1. A steel workpiece oil quenching method comprising the steps of: rapidly cooling a steel workpiece maintained at a specified quenching temperature by immersing the steel workpiece in a high-temperature quenching oil until a specified portion of the steel workpiece reaches a temperature just above a martensite transformation start point (Ms point); thereafter taking the steel workpiece out of the high-temperature quenching oil to soak the steel workpiece by heat possessed by the steel workpiece; and cooling the steel workpiece by subsequently immersing the steel workpiece in the high-temperature quenching oil.

2. The steel workpiece oil quenching method as claimed in claim 1, wherein the specified portion of the steel workpiece is a portion that belongs to the steel workpiece and has a largest amount of deformation.

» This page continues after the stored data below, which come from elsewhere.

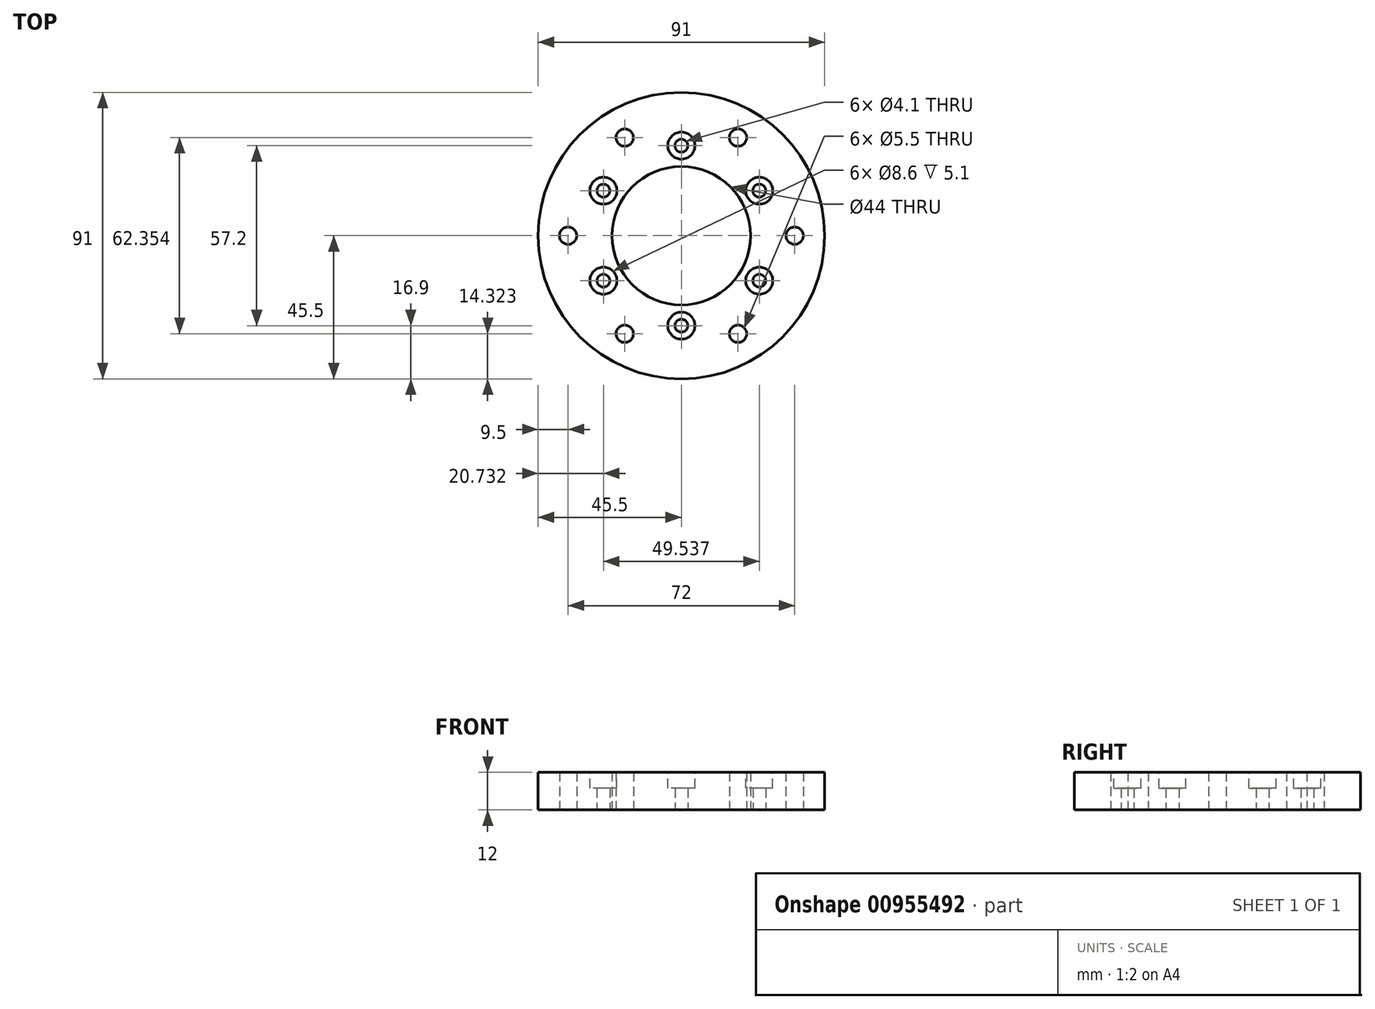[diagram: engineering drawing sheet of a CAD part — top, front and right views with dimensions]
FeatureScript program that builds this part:
annotation { "Feature Type Name" : "Feature", "Feature Type Description" : "" }
export const myFeature = defineFeature(function(context is Context, id is Id, definition is map)
    precondition{}
    {
        {
            var Q0;
            Q0=qCreatedBy(makeId("Top.planeOp"),FACE);
            var sketch = newSketch(context, id + "F0", { "sketchPlane" : qUnion([Q0])});
            skCircle(sketch, "E0", {"center": v(18, 31.18) * mm, "radius": 2.75 * mm});
            skCircle(sketch, "E1", {"center": v(36, 0) * mm, "radius": 2.75 * mm});
            skCircle(sketch, "E2", {"center": v(-18, 31.18) * mm, "radius": 2.75 * mm});
            skCircle(sketch, "E3", {"center": v(-36, 0) * mm, "radius": 2.75 * mm});
            skCircle(sketch, "E4", {"center": v(-18, -31.18) * mm, "radius": 2.75 * mm});
            skCircle(sketch, "E5", {"center": v(18, -31.18) * mm, "radius": 2.75 * mm});
            skCircle(sketch, "E6", {"center": v(0, 0) * mm, "radius": 45.5 * mm});
            skCircle(sketch, "E7", {"center": v(0, 28.6) * mm, "radius": 2.05 * mm});
            skCircle(sketch, "E8", {"center": v(24.77, 14.3) * mm, "radius": 2.05 * mm});
            skCircle(sketch, "E9", {"center": v(24.77, -14.3) * mm, "radius": 2.05 * mm});
            skCircle(sketch, "E10", {"center": v(0, -28.6) * mm, "radius": 2.05 * mm});
            skCircle(sketch, "E11", {"center": v(-24.77, -14.3) * mm, "radius": 2.05 * mm});
            skCircle(sketch, "E12", {"center": v(-24.77, 14.3) * mm, "radius": 2.05 * mm});
            skCircle(sketch, "E13", {"center": v(0, 0) * mm, "radius": 22 * mm});
            skSolve(sketch);
        }
        {
            var Q0;
            Q0=makeQuery(id+"F0.imprint","IMPRINT",FACE,{"disambiguationData":[TD([[makeQuery(id+"F0.imprint","IMPRINT",EDGE,{"derivedFrom":sQuery(id+"F0.wireOp",EDGE,"E6")}),1.0]])]});
            var Q1;
            {var subQ20=sQuery(id+"F0.wireOp",EDGE,"6pNGrUdh-8fK0-G4KZ-KcMA-2MZ6hp1kdz4s");var subQ32=sQuery(id+"F0.wireOp",EDGE,"E0");var subQ34=makeQuery(id+"F0.imprint","INTERSECT",VERTEX,{"disambiguationData":[OD(0.0)],"derivedFrom":[subQ20,subQ32]});Q1=makeQuery(id+"F0.imprint","IMPRINT",FACE,{"disambiguationData":[TD([[makeQuery(id+"F0.imprint","IMPRINT",EDGE,{"disambiguationData":[TD([[subQ34,1.0]])],"derivedFrom":subQ20}),1.0]])]});}
            var Q2;
            Q2=makeQuery(id+"F0.imprint","IMPRINT",FACE,{"disambiguationData":[TD([[makeQuery(id+"F0.imprint","IMPRINT",EDGE,{"derivedFrom":sQuery(id+"F0.wireOp",EDGE,"E13")}),-1.0]])]});
            extrude(context, id + "F1", {"entities" : qUnion([Q0, Q1, Q2]), "depth" : 12 * mm, "offsetDistance" : 25 * mm});
        }
        {
            var Q0;
            Q0=makeQuery(id+"F1.opExtrude","CAP_FACE",FACE,{"disambiguationData":[OSD([sQuery(id+"F0.wireOp",EDGE,"E0"),sQuery(id+"F0.wireOp",EDGE,"E1"),sQuery(id+"F0.wireOp",EDGE,"E2"),sQuery(id+"F0.wireOp",EDGE,"E3"),sQuery(id+"F0.wireOp",EDGE,"E4"),sQuery(id+"F0.wireOp",EDGE,"E5"),sQuery(id+"F0.wireOp",EDGE,"E6"),sQuery(id+"F0.wireOp",EDGE,"E7"),sQuery(id+"F0.wireOp",EDGE,"E8"),sQuery(id+"F0.wireOp",EDGE,"E9"),sQuery(id+"F0.wireOp",EDGE,"E10"),sQuery(id+"F0.wireOp",EDGE,"E11"),sQuery(id+"F0.wireOp",EDGE,"E12"),sQuery(id+"F0.wireOp",EDGE,"E13")])],"isStart":false});
            var sketch = newSketch(context, id + "F2", { "sketchPlane" : qUnion([Q0])});
            skCircle(sketch, "E14", {"center": v(0, 0) * mm, "radius": 28.6 * mm});
            skCircle(sketch, "E15", {"center": v(0, 28.6) * mm, "radius": 4.3 * mm});
            skCircle(sketch, "E16", {"center": v(24.77, 14.3) * mm, "radius": 4.3 * mm});
            skCircle(sketch, "E17", {"center": v(24.77, -14.3) * mm, "radius": 4.3 * mm});
            skCircle(sketch, "E18", {"center": v(0, -28.6) * mm, "radius": 4.3 * mm});
            skCircle(sketch, "E19", {"center": v(-24.77, -14.3) * mm, "radius": 4.3 * mm});
            skCircle(sketch, "E20", {"center": v(-24.77, 14.3) * mm, "radius": 4.3 * mm});
            skSolve(sketch);
        }
        {
            var Q0;
            {var subQ0=sQuery(id+"F2.wireOp",EDGE,"E20");var subQ1=sQuery(id+"F2.wireOp",EDGE,"E14");var subQ2=makeQuery(id+"F2.imprint","INTERSECT",VERTEX,{"disambiguationData":[OD(0.0)],"derivedFrom":[subQ1,subQ0]});Q0=makeQuery(id+"F2.imprint","IMPRINT",FACE,{"disambiguationData":[TD([[makeQuery(id+"F2.imprint","IMPRINT",EDGE,{"disambiguationData":[TD([[subQ2,-1.0]])],"derivedFrom":subQ1}),1.0]])]});}
            var Q1;
            {var subQ0=sQuery(id+"F2.wireOp",EDGE,"E20");var subQ1=sQuery(id+"F2.wireOp",EDGE,"E14");var subQ2=makeQuery(id+"F2.imprint","INTERSECT",VERTEX,{"disambiguationData":[OD(0.0)],"derivedFrom":[subQ1,subQ0]});Q1=makeQuery(id+"F2.imprint","IMPRINT",FACE,{"disambiguationData":[TD([[makeQuery(id+"F2.imprint","IMPRINT",EDGE,{"disambiguationData":[TD([[subQ2,-1.0]])],"derivedFrom":subQ1}),-1.0]])]});}
            var Q2;
            {var subQ0=sQuery(id+"F2.wireOp",EDGE,"E15");var subQ1=sQuery(id+"F2.wireOp",EDGE,"E14");var subQ2=makeQuery(id+"F2.imprint","INTERSECT",VERTEX,{"disambiguationData":[OD(0.0)],"derivedFrom":[subQ1,subQ0]});Q2=makeQuery(id+"F2.imprint","IMPRINT",FACE,{"disambiguationData":[TD([[makeQuery(id+"F2.imprint","IMPRINT",EDGE,{"disambiguationData":[TD([[subQ2,-1.0]])],"derivedFrom":subQ1}),-1.0]])]});}
            var Q3;
            {var subQ0=sQuery(id+"F2.wireOp",EDGE,"E15");var subQ1=sQuery(id+"F2.wireOp",EDGE,"E14");var subQ2=makeQuery(id+"F2.imprint","INTERSECT",VERTEX,{"disambiguationData":[OD(0.0)],"derivedFrom":[subQ1,subQ0]});Q3=makeQuery(id+"F2.imprint","IMPRINT",FACE,{"disambiguationData":[TD([[makeQuery(id+"F2.imprint","IMPRINT",EDGE,{"disambiguationData":[TD([[subQ2,-1.0]])],"derivedFrom":subQ1}),1.0]])]});}
            var Q4;
            {var subQ0=sQuery(id+"F2.wireOp",EDGE,"E16");var subQ1=sQuery(id+"F2.wireOp",EDGE,"E14");var subQ2=makeQuery(id+"F2.imprint","INTERSECT",VERTEX,{"disambiguationData":[OD(0.0)],"derivedFrom":[subQ1,subQ0]});Q4=makeQuery(id+"F2.imprint","IMPRINT",FACE,{"disambiguationData":[TD([[makeQuery(id+"F2.imprint","IMPRINT",EDGE,{"disambiguationData":[TD([[subQ2,-1.0]])],"derivedFrom":subQ1}),-1.0]])]});}
            var Q5;
            {var subQ0=sQuery(id+"F2.wireOp",EDGE,"E16");var subQ1=sQuery(id+"F2.wireOp",EDGE,"E14");var subQ2=makeQuery(id+"F2.imprint","INTERSECT",VERTEX,{"disambiguationData":[OD(0.0)],"derivedFrom":[subQ1,subQ0]});Q5=makeQuery(id+"F2.imprint","IMPRINT",FACE,{"disambiguationData":[TD([[makeQuery(id+"F2.imprint","IMPRINT",EDGE,{"disambiguationData":[TD([[subQ2,-1.0]])],"derivedFrom":subQ1}),1.0]])]});}
            var Q6;
            {var subQ0=sQuery(id+"F2.wireOp",EDGE,"E17");var subQ1=sQuery(id+"F2.wireOp",EDGE,"E14");var subQ2=makeQuery(id+"F2.imprint","INTERSECT",VERTEX,{"disambiguationData":[OD(0.0)],"derivedFrom":[subQ1,subQ0]});Q6=makeQuery(id+"F2.imprint","IMPRINT",FACE,{"disambiguationData":[TD([[makeQuery(id+"F2.imprint","IMPRINT",EDGE,{"disambiguationData":[TD([[subQ2,-1.0]])],"derivedFrom":subQ1}),-1.0]])]});}
            var Q7;
            {var subQ0=sQuery(id+"F2.wireOp",EDGE,"E17");var subQ1=sQuery(id+"F2.wireOp",EDGE,"E14");var subQ2=makeQuery(id+"F2.imprint","INTERSECT",VERTEX,{"disambiguationData":[OD(0.0)],"derivedFrom":[subQ1,subQ0]});Q7=makeQuery(id+"F2.imprint","IMPRINT",FACE,{"disambiguationData":[TD([[makeQuery(id+"F2.imprint","IMPRINT",EDGE,{"disambiguationData":[TD([[subQ2,-1.0]])],"derivedFrom":subQ1}),1.0]])]});}
            var Q8;
            {var subQ0=sQuery(id+"F2.wireOp",EDGE,"E18");var subQ1=sQuery(id+"F2.wireOp",EDGE,"E14");var subQ2=makeQuery(id+"F2.imprint","INTERSECT",VERTEX,{"disambiguationData":[OD(0.0)],"derivedFrom":[subQ1,subQ0]});Q8=makeQuery(id+"F2.imprint","IMPRINT",FACE,{"disambiguationData":[TD([[makeQuery(id+"F2.imprint","IMPRINT",EDGE,{"disambiguationData":[TD([[subQ2,-1.0]])],"derivedFrom":subQ1}),1.0]])]});}
            var Q9;
            {var subQ0=sQuery(id+"F2.wireOp",EDGE,"E18");var subQ1=sQuery(id+"F2.wireOp",EDGE,"E14");var subQ2=makeQuery(id+"F2.imprint","INTERSECT",VERTEX,{"disambiguationData":[OD(0.0)],"derivedFrom":[subQ1,subQ0]});Q9=makeQuery(id+"F2.imprint","IMPRINT",FACE,{"disambiguationData":[TD([[makeQuery(id+"F2.imprint","IMPRINT",EDGE,{"disambiguationData":[TD([[subQ2,-1.0]])],"derivedFrom":subQ1}),-1.0]])]});}
            var Q10;
            {var subQ0=sQuery(id+"F2.wireOp",EDGE,"E19");var subQ1=sQuery(id+"F2.wireOp",EDGE,"E14");var subQ2=makeQuery(id+"F2.imprint","INTERSECT",VERTEX,{"disambiguationData":[OD(0.0)],"derivedFrom":[subQ1,subQ0]});Q10=makeQuery(id+"F2.imprint","IMPRINT",FACE,{"disambiguationData":[TD([[makeQuery(id+"F2.imprint","IMPRINT",EDGE,{"disambiguationData":[TD([[subQ2,-1.0]])],"derivedFrom":subQ1}),1.0]])]});}
            var Q11;
            {var subQ0=sQuery(id+"F2.wireOp",EDGE,"E19");var subQ1=sQuery(id+"F2.wireOp",EDGE,"E14");var subQ2=makeQuery(id+"F2.imprint","INTERSECT",VERTEX,{"disambiguationData":[OD(0.0)],"derivedFrom":[subQ1,subQ0]});Q11=makeQuery(id+"F2.imprint","IMPRINT",FACE,{"disambiguationData":[TD([[makeQuery(id+"F2.imprint","IMPRINT",EDGE,{"disambiguationData":[TD([[subQ2,-1.0]])],"derivedFrom":subQ1}),-1.0]])]});}
            extrude(context, id + "F3", {"entities" : qUnion([Q0, Q1, Q2, Q3, Q4, Q5, Q6, Q7, Q8, Q9, Q10, Q11]), "operationType" : NewBodyOperationType.REMOVE, "oppositeDirection" : true, "depth" : 5.1 * mm, "offsetDistance" : 25 * mm});
        }
    });
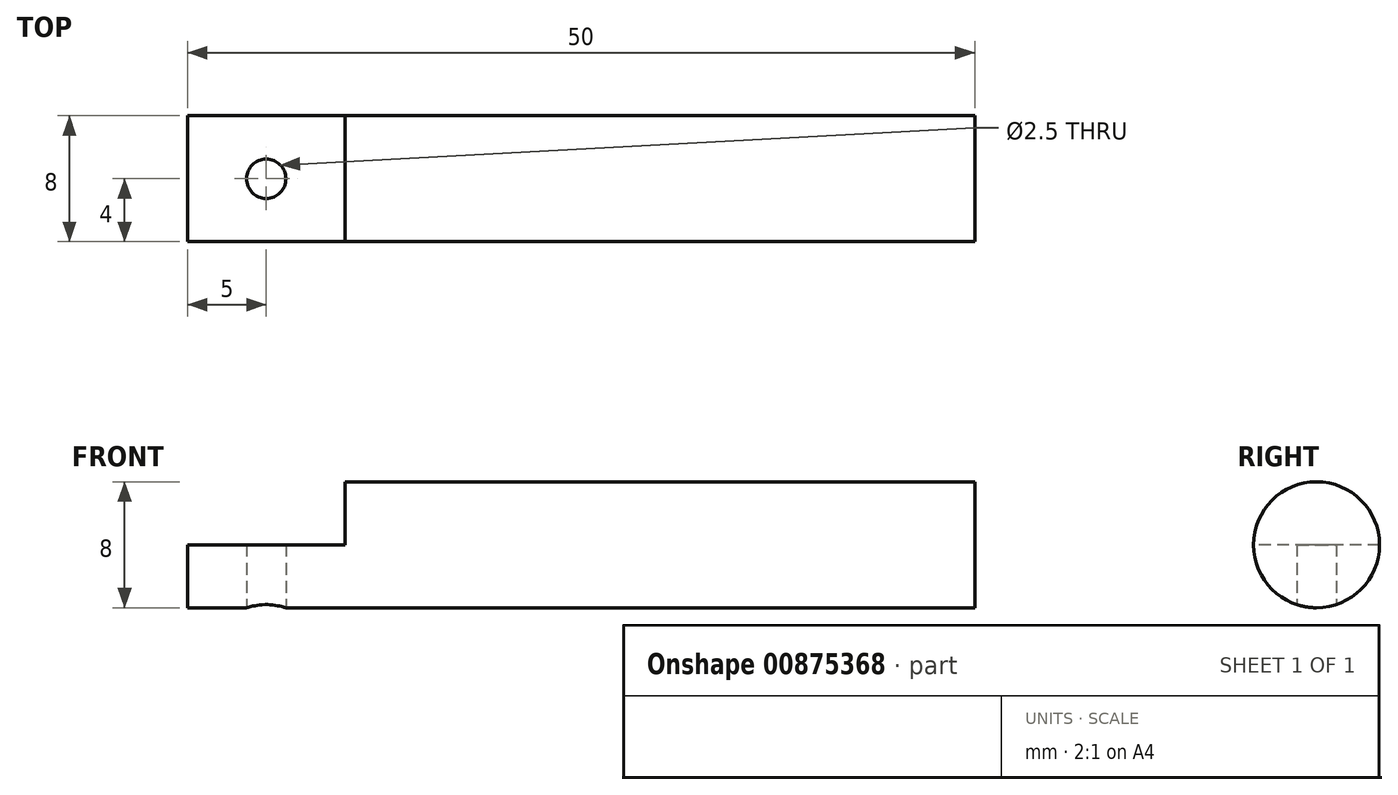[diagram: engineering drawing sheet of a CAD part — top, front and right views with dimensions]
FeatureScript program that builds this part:
annotation { "Feature Type Name" : "Feature", "Feature Type Description" : "" }
export const myFeature = defineFeature(function(context is Context, id is Id, definition is map)
    precondition{}
    {
        {
            var Q0;
            Q0=qCreatedBy(makeId("Right.planeOp"),FACE);
            var sketch = newSketch(context, id + "F0", { "sketchPlane" : qUnion([Q0])});
            skCircle(sketch, "E0", {"center": v(0, 0) * mm, "radius": 4 * mm});
            skSolve(sketch);
        }
        {
            var Q0;
            Q0=makeQuery(id+"F0.imprint","IMPRINT",FACE,{"disambiguationData":[TD([[makeQuery(id+"F0.imprint","IMPRINT",EDGE,{"derivedFrom":sQuery(id+"F0.wireOp",EDGE,"E0")}),1.0]])]});
            extrude(context, id + "F1", {"entities" : qUnion([Q0]), "depth" : 40 * mm, "offsetDistance" : 25 * mm});
        }
        {
            var Q0;
            Q0=makeQuery(id+"F1.opExtrude","CAP_FACE",FACE,{"disambiguationData":[OSD([sQuery(id+"F0.wireOp",EDGE,"E0")])],"isStart":true});
            var sketch = newSketch(context, id + "F2", { "sketchPlane" : qUnion([Q0])});
            skLineSegment(sketch, "E1", {"start": v(-4, 0) * mm, "end": v(4, 0) * mm});
            skPoint(sketch, "E2", {"position": v(0, -4) * mm});
            skArc(sketch, "E3", {"start": v(-4, 0) * mm, "mid": v(0, -4) * mm, "end": v(4, 0) * mm});
            skSolve(sketch);
        }
        {
            var Q0;
            Q0=makeQuery(id+"F2.imprint","IMPRINT",FACE,{"disambiguationData":[TD([[makeQuery(id+"F2.imprint","IMPRINT",EDGE,{"derivedFrom":sQuery(id+"F2.wireOp",EDGE,"E1")}),-1.0]])]});
            extrude(context, id + "F3", {"entities" : qUnion([Q0]), "operationType" : NewBodyOperationType.ADD, "depth" : 10 * mm, "offsetDistance" : 25 * mm});
        }
        {
            var Q0;
            Q0=makeQuery(id+"F3.opExtrude","SWEPT_FACE",FACE,{"disambiguationData":[OSD([sQuery(id+"F2.wireOp",EDGE,"E1")])]});
            var sketch = newSketch(context, id + "F4", { "sketchPlane" : qUnion([Q0])});
            skLineSegment(sketch, "E4", {"start": v(0, 4) * mm, "end": v(-10, -4) * mm, "construction": true});
            skLineSegment(sketch, "E5", {"start": v(-10, 4) * mm, "end": v(0, -4) * mm, "construction": true});
            skPoint(sketch, "E6", {"position": v(-5, 0) * mm});
            skSolve(sketch);
        }
        {
            var Q0;
            Q0=sQuery(id+"F4.wireOp",VERTEX,"E6");
            var Q1;
            Q1=makeQuery(id+"F1.opExtrude","SWEPT_BODY",BODY,{"disambiguationData":[OSD([sQuery(id+"F0.wireOp",EDGE,"E0")])]});
            hole(context, id + "F5", {"style" : HoleStyle.SIMPLE, "endStyle" : HoleEndStyle.THROUGH, "standardTappedOrClearance" : lookupTablePath({ "standard" : "ISO", "engagement" : "75%", "pitch" : "0.5 mm", "size" : "M3", "type" : "Tapped" }), "standardBlindInLast" : lookupTablePath({ "standard" : "ISO", "fit" : "Normal", "engagement" : "75%", "pitch" : "0.5 mm", "size" : "M3", "type" : "Clearance & tapped" }), "holeDiameter" : 2.5 * mm, "majorDiameter" : 3 * mm, "showTappedDepth" : true, "isTappedThrough" : true, "tappedDepth" : 12 * mm, "tapClearance" : 3, "locations" : qUnion([Q0]), "scope" : qUnion([Q1]), "startStyle" : HoleStartStyle.SKETCH});
        }
    });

3. The steel workpiece oil quenching method as claimed in claim 1, wherein a pressure inside an oil quenching chamber during quenching is 7 KPa to 75 KPa.

4. The steel workpiece oil quenching method as claimed in claim 1, wherein an internal pressure of an oil quenching chamber during quenching is an atmospheric pressure.

5. The steel workpiece oil quenching method as claimed in claim 1, wherein the high-temperature quenching oil has a temperature of 100 to 170° C.

6. The steel workpiece oil quenching method as claimed in claim 1 or 5, wherein an atmospheric temperature of a space in which the steel workpiece is retained during soaking is roughly equal to the temperature of the high-temperature quenching oil.

7. The steel workpiece oil quenching method as claimed in claim 1, wherein a timing of taking the steel workpiece out of the high-temperature quenching oil for soaking is controlled by a time during which the steel workpiece is immersed in the high-temperature quenching oil.

8. The steel workpiece oil quenching method as claimed in claim 1, wherein a timing of immersing the steel workpiece again in the high-temperature quenching oil is controlled by a time during which the steel workpiece is exposed in a space located above the oil quenching chamber.